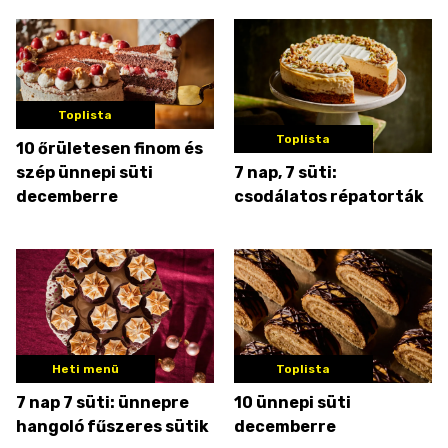
Toplista
Toplista
10 őrületesen finom és
szép ünnepi süti
7 nap, 7 süti:
decemberre
csodálatos répatorták
Heti menü
Toplista
7 nap 7 süti: ünnepre
10 ünnepi süti
hangoló fűszeres sütik
decemberre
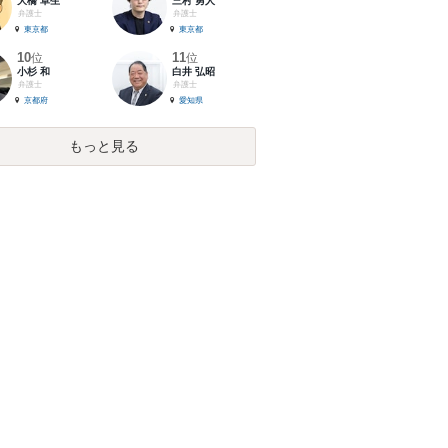
大橋 卓生
三村 勇人
弁護士
弁護士
東京都
東京都
10
11
位
位
小杉 和
白井 弘昭
弁護士
弁護士
京都府
愛知県
もっと見る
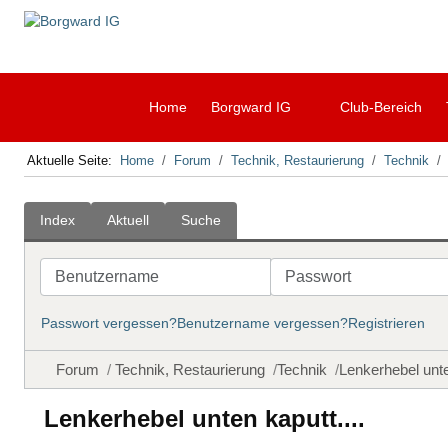
Home
Borgward IG
Club-Bereich
Aktuelle Seite:
Home
Forum
Technik, Restaurierung
Technik
Index
Aktuell
Suche
Benutzername
Passwort
Passwort vergessen?
Benutzername vergessen?
Registrieren
Forum
Technik, Restaurierung
Technik
Lenkerhebel unte
Lenkerhebel unten kaputt....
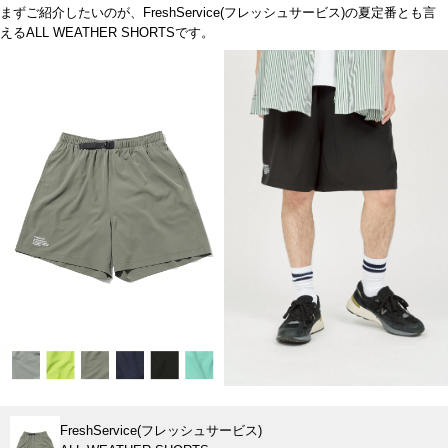
まずご紹介したいのが、FreshService(フレッシュサービス)の夏定番とも言
えるALL WEATHER SHORTSです。
FreshService(フレッシュサービス)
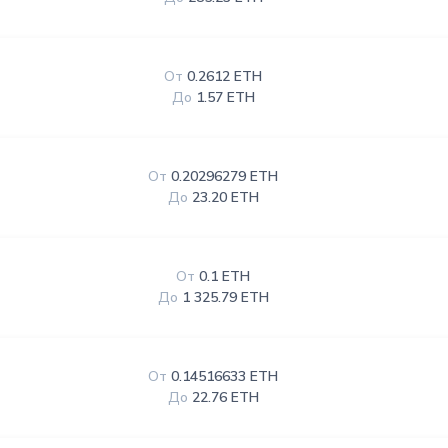
От
0.2612 ETH
До
1.57 ETH
От
0.20296279 ETH
До
23.20 ETH
От
0.1 ETH
До
1 325.79 ETH
От
0.14516633 ETH
До
22.76 ETH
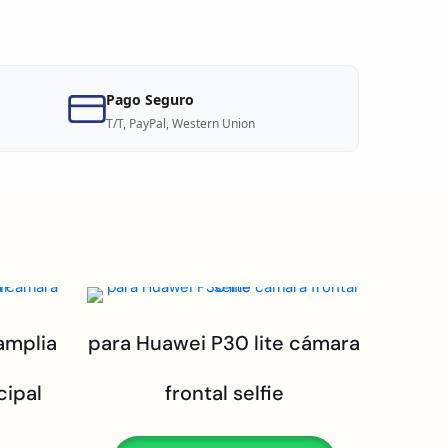
Pago Seguro
T/T, PayPal, Western Union
amplia
para Huawei P30 lite cámara
cipal
frontal selfie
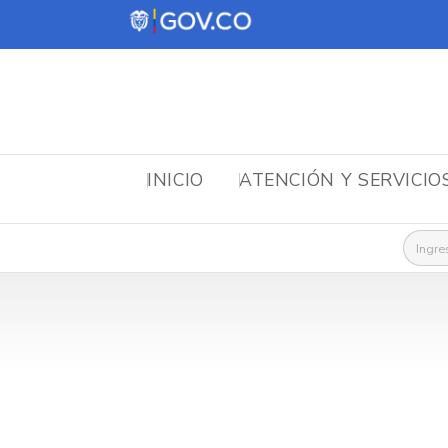
INICIO
ATENCIÓN Y SERVICIO
Busca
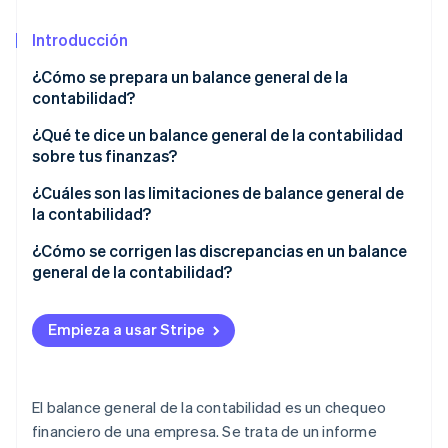
Sector público
Radar
Comercio minorista
Introducción
Prevención de fraude
Atlas
¿Cómo se prepara un balance general de la
Constitución de una startup
contabilidad?
Ecosystem
Climate
¿Qué te dice un balance general de la contabilidad
Eliminación de dióxido de carbono
Socios
sobre tus finanzas?
Stripe App Marketplace
Identity
Verificación de identidad en línea
¿Cuáles son las limitaciones de balance general de
la contabilidad?
¿Cómo se corrigen las discrepancias en un balance
general de la contabilidad?
Stripe Sessions 2026
Descubre cómo Stripe está construyendo la infraestructu
Empieza a usar Stripe
para la IA.
Ver ahora
El balance general de la contabilidad es un chequeo
financiero de una empresa. Se trata de un informe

---+---

◆ Task brief: Return every entry above word for word, and include no images.

◆ Result for this exercise:
Toplista
Toplista
10 őrületesen finom és
szép ünnepi süti
7 nap, 7 süti:
decemberre
csodálatos répatorták
Heti menü
Toplista
7 nap 7 süti: ünnepre
10 ünnepi süti
hangoló fűszeres sütik
decemberre
大橋 卓生
三村 勇人
弁護士
弁護士
東京都
東京都
10
11
位
位
小杉 和
白井 弘昭
弁護士
弁護士
京都府
愛知県
もっと見る
Home
Borgward IG
Club-Bereich
Aktuelle Seite:
Home
Forum
Technik, Restaurierung
Technik
Index
Aktuell
Suche
Benutzername
Passwort
Passwort vergessen?
Benutzername vergessen?
Registrieren
Forum
Technik, Restaurierung
Technik
Lenkerhebel unte
Lenkerhebel unten kaputt....
まずご紹介したいのが、FreshService(フレッシュサービス)の夏定番とも言
えるALL WEATHER SHORTSです。
FreshService(フレッシュサービス)
От
0.2612 ETH
До
1.57 ETH
От
0.20296279 ETH
До
23.20 ETH
От
0.1 ETH
До
1 325.79 ETH
От
0.14516633 ETH
До
22.76 ETH
Pago Seguro
T/T, PayPal, Western Union
amplia
para Huawei P30 lite cámara
cipal
frontal selfie
INICIO
ATENCIÓN Y SERVICIO
Busca
Sector público
Radar
Comercio minorista
Introducción
Prevención de fraude
Atlas
¿Cómo se prepara un balance general de la
Constitución de una startup
contabilidad?
Ecosystem
Climate
¿Qué te dice un balance general de la contabilidad
Eliminación de dióxido de carbono
Socios
sobre tus finanzas?
Stripe App Marketplace
Identity
Verificación de identidad en línea
¿Cuáles son las limitaciones de balance general de
la contabilidad?
¿Cómo se corrigen las discrepancias en un balance
general de la contabilidad?
Stripe Sessions 2026
Descubre cómo Stripe está construyendo la infraestructu
Empieza a usar Stripe
para la IA.
Ver ahora
El balance general de la contabilidad es un chequeo
financiero de una empresa. Se trata de un informe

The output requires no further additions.